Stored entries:
○ ○ ○ ○ ○

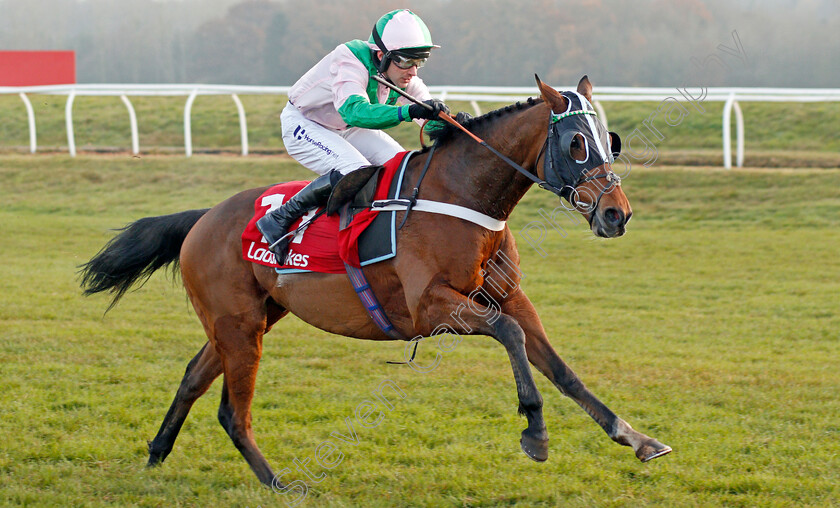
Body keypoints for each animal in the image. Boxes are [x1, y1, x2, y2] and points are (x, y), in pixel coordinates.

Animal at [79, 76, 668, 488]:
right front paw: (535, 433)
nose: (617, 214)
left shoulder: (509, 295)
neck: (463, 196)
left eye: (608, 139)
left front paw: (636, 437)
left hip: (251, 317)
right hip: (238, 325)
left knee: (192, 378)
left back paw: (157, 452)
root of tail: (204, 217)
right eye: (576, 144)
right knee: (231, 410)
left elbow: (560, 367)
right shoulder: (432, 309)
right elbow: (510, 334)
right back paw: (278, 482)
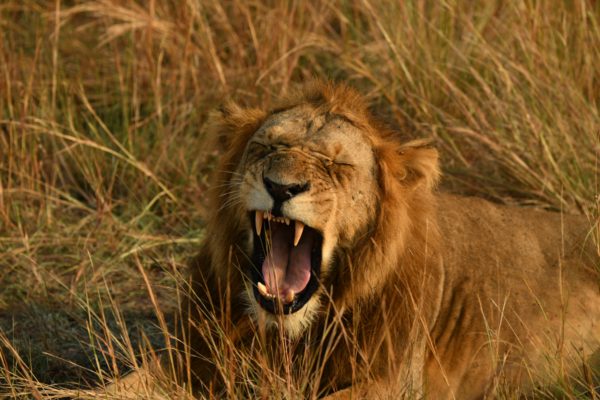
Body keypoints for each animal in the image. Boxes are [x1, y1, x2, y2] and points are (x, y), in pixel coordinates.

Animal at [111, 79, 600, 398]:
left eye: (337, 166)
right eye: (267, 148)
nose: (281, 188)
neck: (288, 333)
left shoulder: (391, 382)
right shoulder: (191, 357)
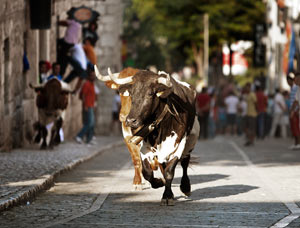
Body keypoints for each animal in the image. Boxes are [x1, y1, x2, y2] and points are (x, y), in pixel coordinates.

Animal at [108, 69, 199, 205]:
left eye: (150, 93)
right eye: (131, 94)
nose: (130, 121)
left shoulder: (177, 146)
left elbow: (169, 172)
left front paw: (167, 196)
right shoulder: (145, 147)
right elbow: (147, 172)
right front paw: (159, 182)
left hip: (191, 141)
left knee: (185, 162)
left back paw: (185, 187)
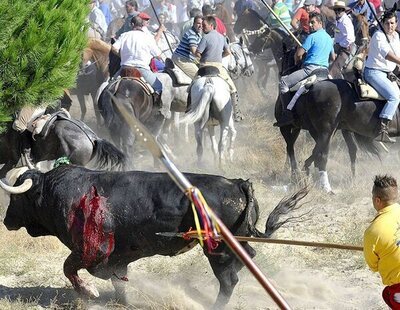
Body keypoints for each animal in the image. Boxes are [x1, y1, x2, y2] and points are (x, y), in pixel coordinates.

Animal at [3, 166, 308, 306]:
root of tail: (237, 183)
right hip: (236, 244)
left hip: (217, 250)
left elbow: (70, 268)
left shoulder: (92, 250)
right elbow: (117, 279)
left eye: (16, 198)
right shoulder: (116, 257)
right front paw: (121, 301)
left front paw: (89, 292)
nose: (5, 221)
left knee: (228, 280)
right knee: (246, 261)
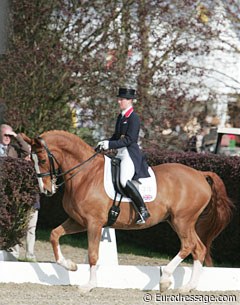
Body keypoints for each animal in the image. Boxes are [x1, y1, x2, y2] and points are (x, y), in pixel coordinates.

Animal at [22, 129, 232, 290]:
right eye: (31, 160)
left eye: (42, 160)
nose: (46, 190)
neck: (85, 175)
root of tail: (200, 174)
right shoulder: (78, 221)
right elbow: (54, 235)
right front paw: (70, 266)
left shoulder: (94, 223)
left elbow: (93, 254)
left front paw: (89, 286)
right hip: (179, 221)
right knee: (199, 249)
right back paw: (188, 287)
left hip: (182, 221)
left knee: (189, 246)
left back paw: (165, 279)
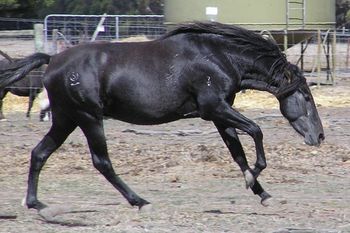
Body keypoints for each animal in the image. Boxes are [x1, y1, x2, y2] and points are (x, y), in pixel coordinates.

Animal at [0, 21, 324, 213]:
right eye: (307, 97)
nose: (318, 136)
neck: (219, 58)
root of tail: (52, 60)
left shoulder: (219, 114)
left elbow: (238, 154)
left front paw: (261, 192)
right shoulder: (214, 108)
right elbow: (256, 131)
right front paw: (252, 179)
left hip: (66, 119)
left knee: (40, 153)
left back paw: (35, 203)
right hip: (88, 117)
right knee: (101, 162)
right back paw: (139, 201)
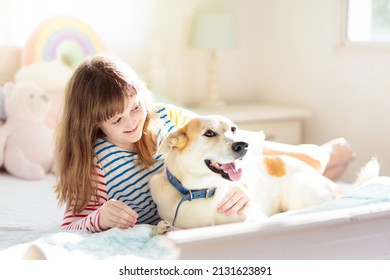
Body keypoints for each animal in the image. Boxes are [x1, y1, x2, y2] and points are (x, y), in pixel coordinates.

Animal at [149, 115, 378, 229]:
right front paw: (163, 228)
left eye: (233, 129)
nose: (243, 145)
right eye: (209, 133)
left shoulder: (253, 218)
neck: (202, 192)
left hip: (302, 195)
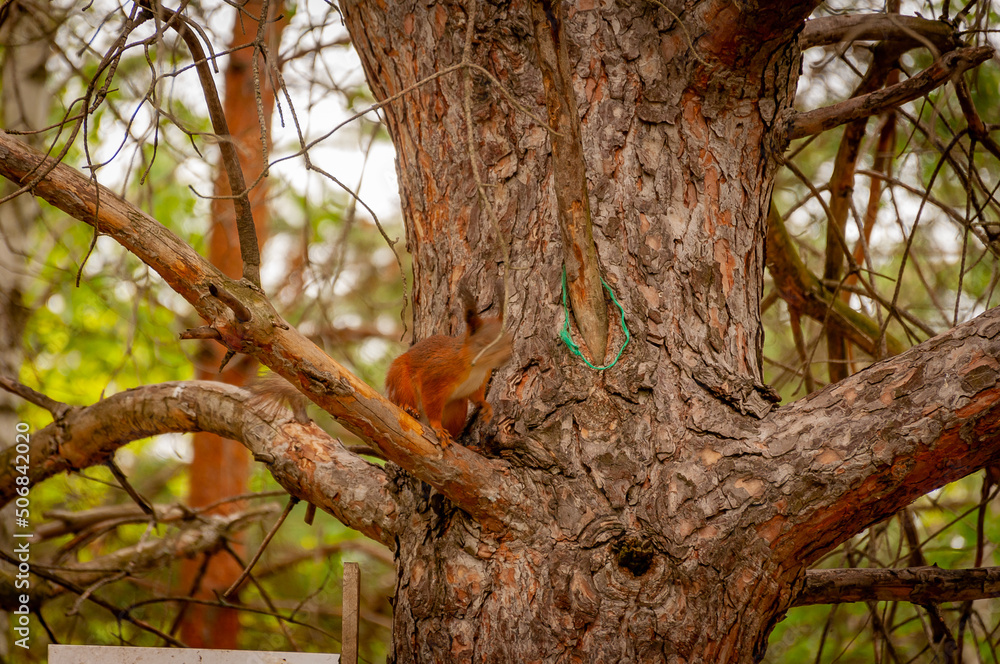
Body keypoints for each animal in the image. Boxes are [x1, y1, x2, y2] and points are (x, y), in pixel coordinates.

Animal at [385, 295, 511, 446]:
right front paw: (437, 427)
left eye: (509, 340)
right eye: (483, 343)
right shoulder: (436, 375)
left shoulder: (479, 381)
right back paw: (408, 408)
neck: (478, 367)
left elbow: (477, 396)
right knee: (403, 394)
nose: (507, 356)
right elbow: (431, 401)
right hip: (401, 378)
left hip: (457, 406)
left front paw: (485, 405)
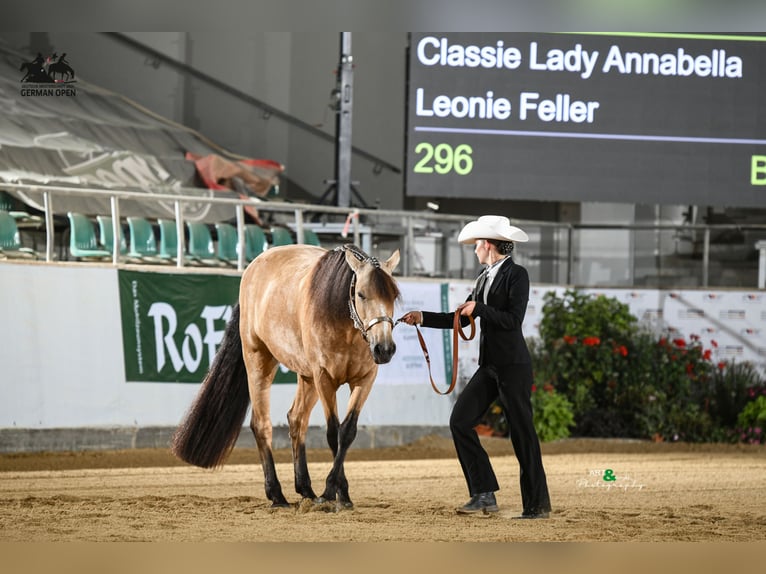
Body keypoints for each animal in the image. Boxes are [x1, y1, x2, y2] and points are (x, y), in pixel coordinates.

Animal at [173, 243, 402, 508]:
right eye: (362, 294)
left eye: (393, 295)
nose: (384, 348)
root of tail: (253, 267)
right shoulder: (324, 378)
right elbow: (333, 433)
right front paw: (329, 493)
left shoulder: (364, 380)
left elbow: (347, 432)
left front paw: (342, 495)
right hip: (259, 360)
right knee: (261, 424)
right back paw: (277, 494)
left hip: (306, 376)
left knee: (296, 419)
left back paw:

○ ○ ○ ○ ○

▶ **What the exercise asks**: Please give back exactly the lines from the first line of the records above through the line containing "neck: (288, 333)", only those and both included, with the pictures removed.

▶ **Answer box**:
Body keypoints for each animal in the image. Boxes are [x1, y1, x2, y2] and points are (x, y), in pixel coordinates.

Animal at [79, 76, 668, 488]:
right front paw: (535, 433)
nose: (617, 214)
left shoulder: (509, 295)
neck: (463, 196)
left eye: (608, 139)
left front paw: (636, 437)
left hip: (251, 317)
right hip: (238, 325)
left knee: (192, 378)
left back paw: (157, 452)
root of tail: (204, 217)
right eye: (576, 144)
right knee: (231, 410)
left elbow: (560, 367)
right shoulder: (432, 309)
right elbow: (510, 334)
right back paw: (278, 482)
Body keypoints for each animal in the image. Boxes are [x1, y1, x2, y2] and points are (x, y), in pixel coordinates.

Animal at [111, 79, 600, 398]:
left eye: (337, 166)
right eye: (267, 148)
nose: (281, 188)
neck: (288, 333)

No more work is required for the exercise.